The band launches out with a drum solo. It’s been a long time since I rock ‘n’ rolled … I’ve always loved a good drummer. Who knew I’d someday give birth to one? My whole body aches to dance. To let go the gravitas of half a century and blast into the space in front of the speakers. Why, oh why do we worry so much about what people will think?
I’ve never been a classic beauty. In fact, I grew up believing myself ugly and ungainly. I was tall, clumsy and angular. I had freckles and big feet. My hair was unruly and refused to grow beyond shoulder length. A hideous brace put paid to the worst overbite my dentist had ever seen, but I never quite forgot that it was my own fault for sucking my thumb. All this before I’d finished my first decade on earth, and I don’t imagine for one moment I’m unique. From birth to oblivion we worry about image. My mother longed for snowy nappies and angelic toddlers. Twenty-first century man wants bulging pecs and six packs. Women are encouraged to worry about weight. We’re never quite enough as we are.

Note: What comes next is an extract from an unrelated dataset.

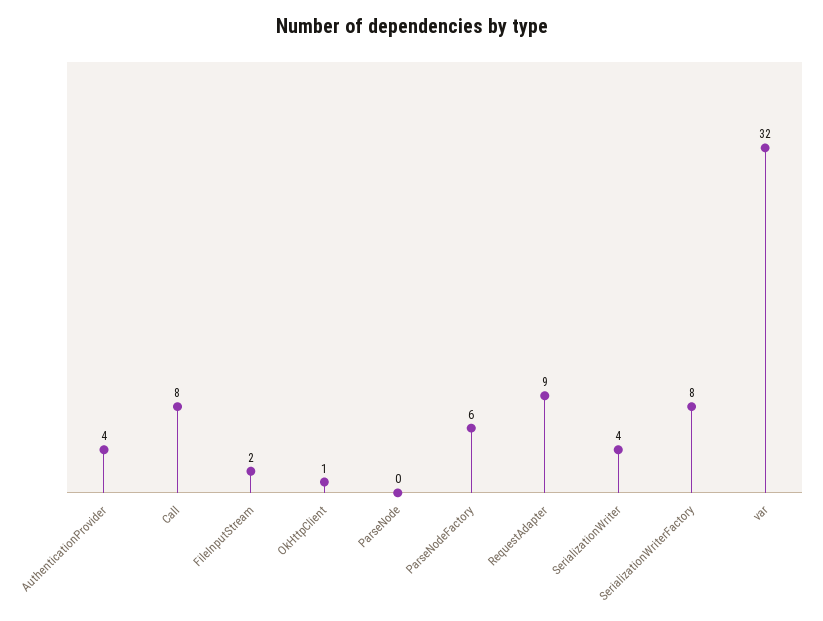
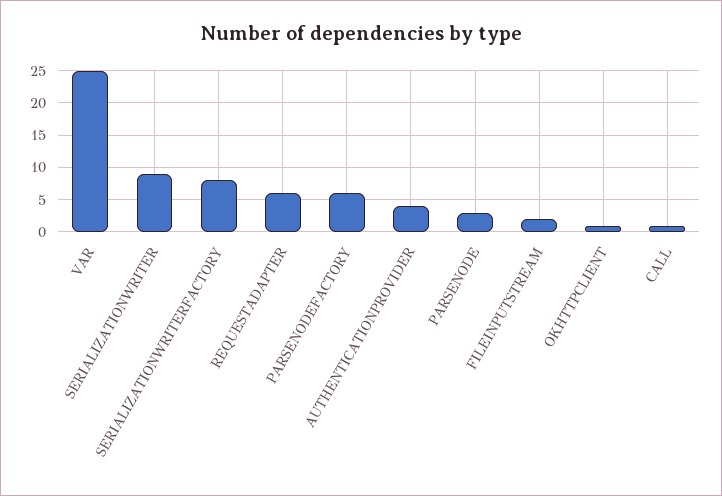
Call: 8 -> 1
ParseNode: 0 -> 3
RequestAdapter: 9 -> 6
SerializationWriter: 4 -> 9
var: 32 -> 25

Fast forward the better part of twelve years from the party. I’m looking at a fading photo of a little girl with a doll’s pram. She’s confident, smiling. A dusting of freckles across her nose and a halo of dark curls. Nobody’s told her yet that it’s not OK to be who she is, or if they have, she wasn’t listening. By the time I see her next, she’ll be grinning awkwardly between her younger brothers, and trying to hunch herself small. I think I’ve been doing more or less the same ever since.
If I told you being over sixty doesn’t scare the living sh*t out of me it would be a lie. But with age comes wisdom, and not always in the way you expect. While my body lets me know I’ve been ill-treating it for six decades, my head’s in the bath with John Peel still. Only now I know it doesn’t matter what other people think. All the image and gravitas of my oh-so-grownup past were worth no more than a will-o’-the-wisp. If I so choose, I can dance naked round the living room, walk to the Post Office in my pyjamas, or stay in bed and read Barbara Cartland novels all day … no, don’t worry, I’m not that far gone yet … my life’s nobody’s but my own. The little girl in the photo had it right. Six packs and crash diets buy at best only slightly less misery. Give me kind eyes, strong hands and a wild heart I’ll be happy now. But getting here … in the words of the song, it’s been a long, lonely, lonely, lonely, lonely time.